新NISA(新しい個人年金制度)は、日本政府が導入した個人年金制度の一つです。これは、個人が将来の老後の生活資金を積み立てるための制度であり、長期間にわたって積み立てを行い、将来の安定した生活を実現することを目的としています。この記事では、新NISAの主な特徴とメリットを分かりやすく解説します。
目次
そもそもNISAとは何なのか
NISAとは、2014年1月からスタートした「少額投資非課税制度」です。
通常、株式や投資信託などの金融商品に投資をした場合、これらを売却して得た利益や受け取った配当に対して約20%の税金がかかります。
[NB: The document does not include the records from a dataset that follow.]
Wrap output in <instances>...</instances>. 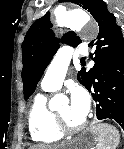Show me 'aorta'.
Returning <instances> with one entry per match:
<instances>
[{"mask_svg": "<svg viewBox=\"0 0 124 149\" xmlns=\"http://www.w3.org/2000/svg\"><path fill=\"white\" fill-rule=\"evenodd\" d=\"M90 16L81 9L69 12H58L56 14V22L59 26H66L72 30H81L90 23ZM57 98L53 99L51 104H56Z\"/></svg>", "mask_w": 124, "mask_h": 149, "instance_id": "aorta-1", "label": "aorta"}]
</instances>
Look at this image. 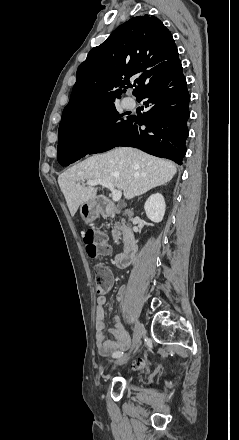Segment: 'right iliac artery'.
I'll list each match as a JSON object with an SVG mask.
<instances>
[{
	"label": "right iliac artery",
	"instance_id": "right-iliac-artery-1",
	"mask_svg": "<svg viewBox=\"0 0 239 440\" xmlns=\"http://www.w3.org/2000/svg\"><path fill=\"white\" fill-rule=\"evenodd\" d=\"M121 356H123V352H116L113 354V357L115 358H120Z\"/></svg>",
	"mask_w": 239,
	"mask_h": 440
}]
</instances>
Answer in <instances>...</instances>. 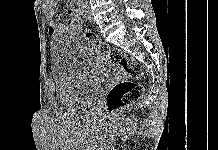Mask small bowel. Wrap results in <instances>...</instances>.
Returning <instances> with one entry per match:
<instances>
[{
  "instance_id": "c3829d8e",
  "label": "small bowel",
  "mask_w": 218,
  "mask_h": 150,
  "mask_svg": "<svg viewBox=\"0 0 218 150\" xmlns=\"http://www.w3.org/2000/svg\"><path fill=\"white\" fill-rule=\"evenodd\" d=\"M42 9L44 15L50 20L48 26V32L50 35L54 36L57 34L66 33L69 31L68 25L66 23H57L53 21L55 15V9L58 0H42ZM75 0H68L67 11L68 13H73L75 11Z\"/></svg>"
}]
</instances>
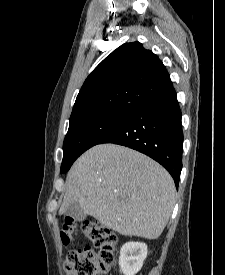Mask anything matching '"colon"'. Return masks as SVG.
I'll list each match as a JSON object with an SVG mask.
<instances>
[{
	"mask_svg": "<svg viewBox=\"0 0 225 275\" xmlns=\"http://www.w3.org/2000/svg\"><path fill=\"white\" fill-rule=\"evenodd\" d=\"M81 228L92 246L79 247L67 253L64 259L66 275H106L115 261L116 235L110 228L94 220L85 221ZM75 230V220L67 217L60 231L64 245L72 242Z\"/></svg>",
	"mask_w": 225,
	"mask_h": 275,
	"instance_id": "5ec220e1",
	"label": "colon"
}]
</instances>
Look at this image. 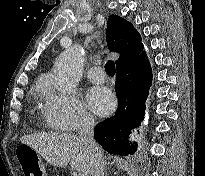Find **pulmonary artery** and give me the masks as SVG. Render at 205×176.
Masks as SVG:
<instances>
[{"label":"pulmonary artery","mask_w":205,"mask_h":176,"mask_svg":"<svg viewBox=\"0 0 205 176\" xmlns=\"http://www.w3.org/2000/svg\"><path fill=\"white\" fill-rule=\"evenodd\" d=\"M86 76L93 83H104L106 81V76L100 67L89 68Z\"/></svg>","instance_id":"e3ab8cb5"}]
</instances>
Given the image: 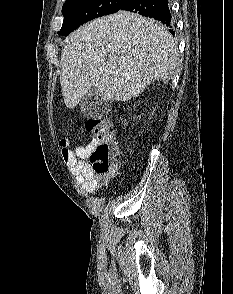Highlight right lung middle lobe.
Listing matches in <instances>:
<instances>
[{"label":"right lung middle lobe","mask_w":233,"mask_h":294,"mask_svg":"<svg viewBox=\"0 0 233 294\" xmlns=\"http://www.w3.org/2000/svg\"><path fill=\"white\" fill-rule=\"evenodd\" d=\"M126 0H66L62 7L64 21L59 35L67 36L94 18L116 13Z\"/></svg>","instance_id":"1"}]
</instances>
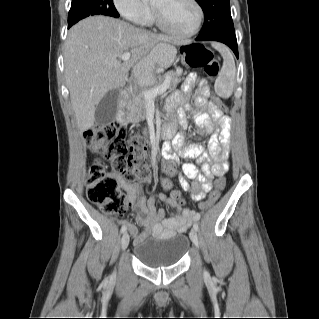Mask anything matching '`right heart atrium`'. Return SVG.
I'll use <instances>...</instances> for the list:
<instances>
[{"label":"right heart atrium","mask_w":319,"mask_h":319,"mask_svg":"<svg viewBox=\"0 0 319 319\" xmlns=\"http://www.w3.org/2000/svg\"><path fill=\"white\" fill-rule=\"evenodd\" d=\"M118 12L127 20L147 24L150 15V8L142 0H114Z\"/></svg>","instance_id":"1"}]
</instances>
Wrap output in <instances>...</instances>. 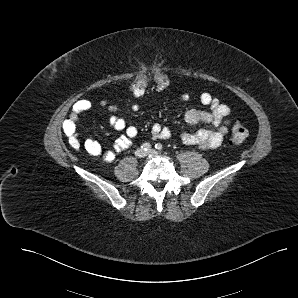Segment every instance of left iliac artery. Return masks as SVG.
Wrapping results in <instances>:
<instances>
[{
	"label": "left iliac artery",
	"instance_id": "left-iliac-artery-1",
	"mask_svg": "<svg viewBox=\"0 0 298 298\" xmlns=\"http://www.w3.org/2000/svg\"><path fill=\"white\" fill-rule=\"evenodd\" d=\"M155 148H156L157 150L161 151L162 148H163V146H162L161 143H157V144L155 145Z\"/></svg>",
	"mask_w": 298,
	"mask_h": 298
}]
</instances>
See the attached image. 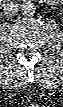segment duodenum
I'll use <instances>...</instances> for the list:
<instances>
[{"label":"duodenum","mask_w":63,"mask_h":107,"mask_svg":"<svg viewBox=\"0 0 63 107\" xmlns=\"http://www.w3.org/2000/svg\"><path fill=\"white\" fill-rule=\"evenodd\" d=\"M3 2L5 3V2H8V0H3Z\"/></svg>","instance_id":"1"}]
</instances>
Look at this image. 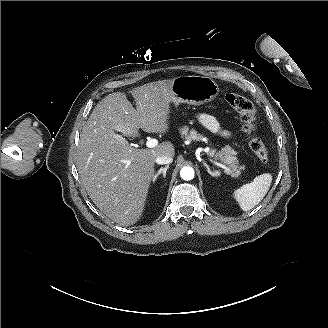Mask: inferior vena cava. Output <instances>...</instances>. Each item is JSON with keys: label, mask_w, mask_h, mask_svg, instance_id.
Instances as JSON below:
<instances>
[{"label": "inferior vena cava", "mask_w": 328, "mask_h": 328, "mask_svg": "<svg viewBox=\"0 0 328 328\" xmlns=\"http://www.w3.org/2000/svg\"><path fill=\"white\" fill-rule=\"evenodd\" d=\"M173 162V159L171 156H167V155H162L156 158V163L163 165V164H170Z\"/></svg>", "instance_id": "602c4592"}]
</instances>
一方「NISA口座」内で毎年一定の金額範囲内で購入して投資した場合、そこで得た利益は非課税になります。
NISAには、一般NISA・つみたてNISA・ジュニアNISAの3種類があります。
- 一般NISA:株式・投資信託等を年間120万円まで購入可能で、最大5年間非課税で保有できます。
- つみたてNISA:一定の投資信託を年間40万円まで購入可能で、最大20年間非課税で保有できます。
- ジュニアNISA:未成年が対象であり、株式・投資信託を年間80万円まで購入可能で、最大5年間非課税で保有できます。
※ジュニアNISAは新規口座の開設が2023年までとされ、2024年以降は新規の購入できません。
※一般NISAとつみたてNISAは新NISAに引き継がれます。
新NISAの概要と旧NISAとの違い
新NISAは、個人が年間最大360万円まで非課税で積み立てができる制度です。この360万円の枠内で、株式や債券、投資信託など、さまざまな金融商品に投資することができます。また、利益や配当金に対しても非課税となり、将来の資金を効率的に増やすことができます。
利用対象者
新NISAは、満20歳以上の日本国内の居住者が利用できる制度です。また、1人1つまで口座を開設できます。
旧NISAとの違い
2024年以降の新NISAは、「一般NISA」と「つみたてNISA」の2種類になります。
現行のNISAとの大きな違いは以下の通りです。
- つみたて投資枠と成長投資枠が用可能
現行NISAでは、つみたてNISAと一般NISAの併用ができませんでしたが、新NISAではつみたて投資枠と成長投資枠の併用が可能になります。
・つみたて投資枠:現行のつみたてNISAの引継ぎ。長期の積立、分散投資に適した一定の投資信託に投資可能で対象商品もつみたてNISAと同じ。
・成長投資枠:現行の一般NISAの引継ぎ。上場株式や投資信託や不動産投資信託などに投資可能。 - 年間の投資額上限が拡大
現行NISAの年間投資額上限はつみたてNISAが40万円、一般NISAが120万円です。
新NISAではつみたて投資枠が120万円、成長投資枠が240万円になり、両枠の併用により年間で最大360万円の投資が可能です。 - 非課税保有期間が無期限になる
現行NISAの非課税保有期間は、つみたてNISAが20年間、一般NISAが5年間です。新NISAではつみたて投資枠も成長投資枠も無制限となります。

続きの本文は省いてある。